PROUSTITE

 

Proustite – Schlema, Erzgebirge, Saxe. © R.Warin.


Voici encore un minéral à la consonance connue, ce n’est pas étonnant car ce minéral fut dédié au chimiste français Joseph Louis PROUST (1754 – 1826).
Ce savant est à l’origine de l’une des premières lois fondamentales de la chimie, la loi dite des proportions définies. Autrement dit il a souligné que les formules devaient contenir un nombre entier d’atomes et non des nombres fractionnels. Par exemple, un oxyde de fer s’écrira FeO et non Fe0,95O. 


J.L. Proust (1754 – 1826).


Proustite – Schlema, Erzgebirge, Saxe. © R.Warin.


COMPOSITION



La proustite n’est pas l’exemple le plus simple pour expliquer la loi de Proust. C’est en effet un sulfosel d’argent. Sa formule est :
Ag3AsS3
Les cations Ag+ sont neutralisés par des AsS33-. L’antimoine Sb est un élément aux propriétés semblables. L’anion correspondant est SbS33-. Cette similitude fera que l’un de ces anions pourra se substituer à l’autre et former ainsi un nouveau composé d’argent appelé la pyrargyrite. Il se forme une solution solide entre ces deux sulfosels très partielle.

**LES CONSIGNES:**
a: Recopiez le texte sur la proustite depuis "Voici encore un" jusqu'à "J.L. Proust (1754 – 1826)." inclus.
b: D'après le texte sur la proustite, à quel chimiste ce minéral a-t-il été dédié ?
c: Poursuivez le texte sur la proustite à partir de sa dernière phrase.
Les entrées n'ont aucun rôle dans ce travail.

**ENTRÉES FOURNIES:**
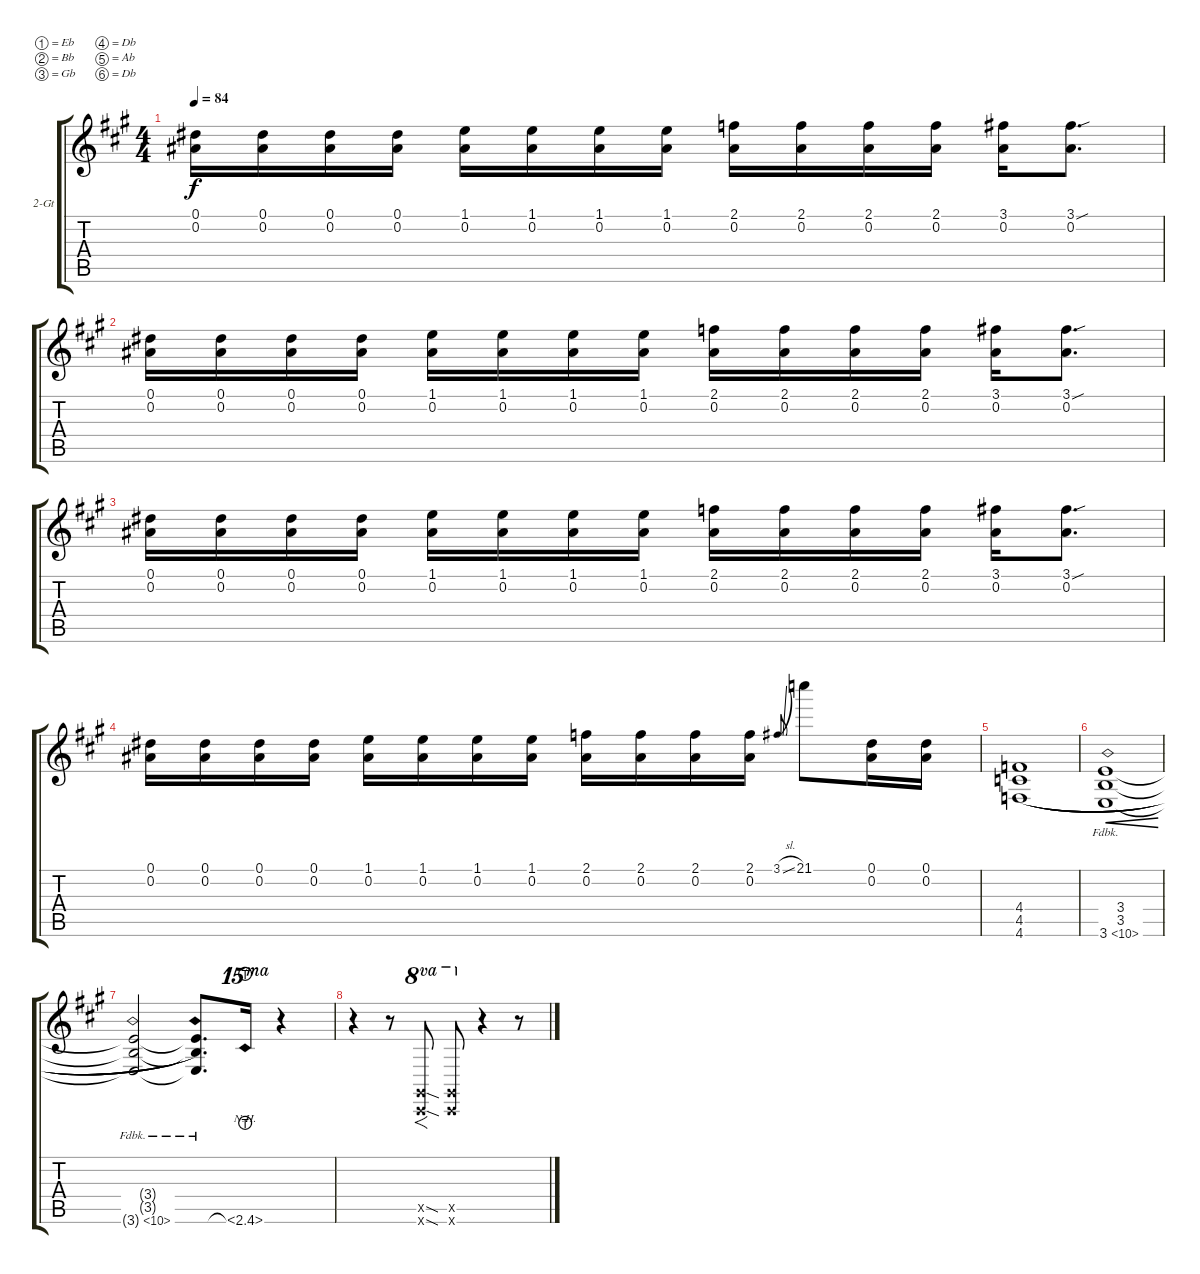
\defaultSystemsLayout 4
\bracketExtendMode groupsimilarinstruments
\firstSystemTrackNameOrientation horizontal
\otherSystemsTrackNameOrientation horizontal
\track ("Guitar 2" "2-Gt") {instrument distortionguitar}
\staff {score tabs}
\tuning (Eb4 Bb3 Gb3 Db3 Ab2 Db2)
\ts (4 4)
\tempo 84
\clef g2
\scale
1.07062
\ks a
(0.1 0.2).16{dy f} (0.1 0.2).16 (0.1 0.2).16 (0.1 0.2).16 (0.2 1.1).16 (0.2 1.1).16 (0.2 1.1).16 (0.2 1.1).16 (2.1 0.2).16 (2.1 0.2).16 (2.1 0.2).16 (2.1 0.2).16 (0.2 3.1).16 (0.2 3.1{sou}).8{d} |
\scale
0.929382 (0.1 0.2).16 (0.1 0.2).16 (0.1 0.2).16 (0.1 0.2).16 (0.2 1.1).16 (0.2 1.1).16 (0.2 1.1).16 (0.2 1.1).16 (2.1 0.2).16 (2.1 0.2).16 (2.1 0.2).16 (2.1 0.2).16 (0.2 3.1).16 (0.2 3.1{sou}).8{d} |
\scale
1.07062 (0.1 0.2).16 (0.1 0.2).16 (0.1 0.2).16 (0.1 0.2).16 (0.2 1.1).16 (0.2 1.1).16 (0.2 1.1).16 (0.2 1.1).16 (2.1 0.2).16 (2.1 0.2).16 (2.1 0.2).16 (2.1 0.2).16 (0.2 3.1).16 (0.2 3.1{sou}).8{d} |
\scale
0.929382 (0.1 0.2).16 (0.1 0.2).16 (0.1 0.2).16 (0.1 0.2).16 (0.2 1.1).16 (0.2 1.1).16 (0.2 1.1).16 (0.2 1.1).16 (2.1 0.2).16 (2.1 0.2).16 (2.1 0.2).16 (2.1 0.2).16 3.1{sl}.8{gr onbeat} 21.1.8 (0.2 0.1).16 (0.2 0.1).16 |
\scale
1.07062 (4.6 4.5 4.4).1{legatoorigin} |
\scale
0.929382 (3.6{fh 7} 3.5 3.4).1{cre legatoorigin} |
\scale
1.07062 (3.6{fh 7 t} 3.5{t} 3.4{t}).2{legatoorigin} (3.4{t} 3.5{t} 3.6{fh 7 t}).8{d} 2.6{nh lht}.16{ot 15ma} r.4 |
\scale
0.929382 r.4 r.8 (0.6{sod x} 0.5{sod x}).8{f ot 8va} (0.6{x} 0.5{x}).8{ot 8va} r.4 r.8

**RÉPONSES:**
a:
Voici encore un minéral à la consonance connue, ce n’est pas étonnant car ce minéral fut dédié au chimiste français Joseph Louis PROUST (1754 – 1826).
Ce savant est à l’origine de l’une des premières lois fondamentales de la chimie, la loi dite des proportions définies. Autrement dit il a souligné que les formules devaient contenir un nombre entier d’atomes et non des nombres fractionnels. Par exemple, un oxyde de fer s’écrira FeO et non Fe0,95O. 


J.L. Proust (1754 – 1826).

b: Au chimiste français Joseph Louis Proust (1754 – 1826).

c:
Grâce à cette possibilité d’associer divers sulfures il s’est créé une grande diversité de molécules. Ainsi, l’argent, métal semi-précieux et relativement rare, possède l’un des plus grands nombres d’espèces minérales différentes, une quarantaine. Si l’on se souvient le soufre est l’un des meilleurs agents minéralisateurs de la croûte terrestre, très avide des éléments chalcophiles, on se rend compte de la richesse des possibilités. Merveilleuse Nature, si rationnelle et si fantasque ! 


Proustite – St Andreasberg, Saxe. © R.Warin. 
On y perçoit le prisme surmonté d’un rhomboèdre et modifié latéralement par un scalénoèdre pentu.


CRISTALLOGRAPHIE


La proustite est rhomboédrique mais sa symétrie est plus faible que celle de la calcite : groupe spatial = R3c avec comme paramètres de la maille :
a = 10.79 Å c = 8.69 Å Z = 6.
a : c = 1 : 0.805. 
Groupe ponctuel : 3m.
Classe ditrigonale pyramidale. Un axe ternaire et 3 plans miroirs verticaux. La partie supérieure est dissymétrique de la partie inférieure du cristal (comme la tourmaline).
Sa structure est identique à celle de la pyrargyrite, mais les teneurs en antimoine ne dépassent pas 3.6 %. Dureté : 2 – 2.5 ; densité : 5.62 (calc).



MORPHOLOGIE



Elle cristallise très bien mais ses plus beaux cristaux restent l’apanage des musées. Le prisme hexagonal est reconnu facilement par l’amateur, mais il reste relativement court. La terminaison scalénoèdrique {21.1} est fréquente (elle correspond à la forme de la dent de chien de la calcite). L’extrémité se finit souvent avec un rhomboèdre moins pentu comme {10.1} et {01.2}. Contrairement à la calcite, la proustite ne se clive pas bien et elle le fait selon {10.1}. Sa cassure est conchoïdale. 

Ses macles sont diverses, mais celle sur {10.1} est réputée fréquente. Celle sur {10.4} produit ainsi des agrégats. Il y a aussi les macles selon {00.1} et {01.2}.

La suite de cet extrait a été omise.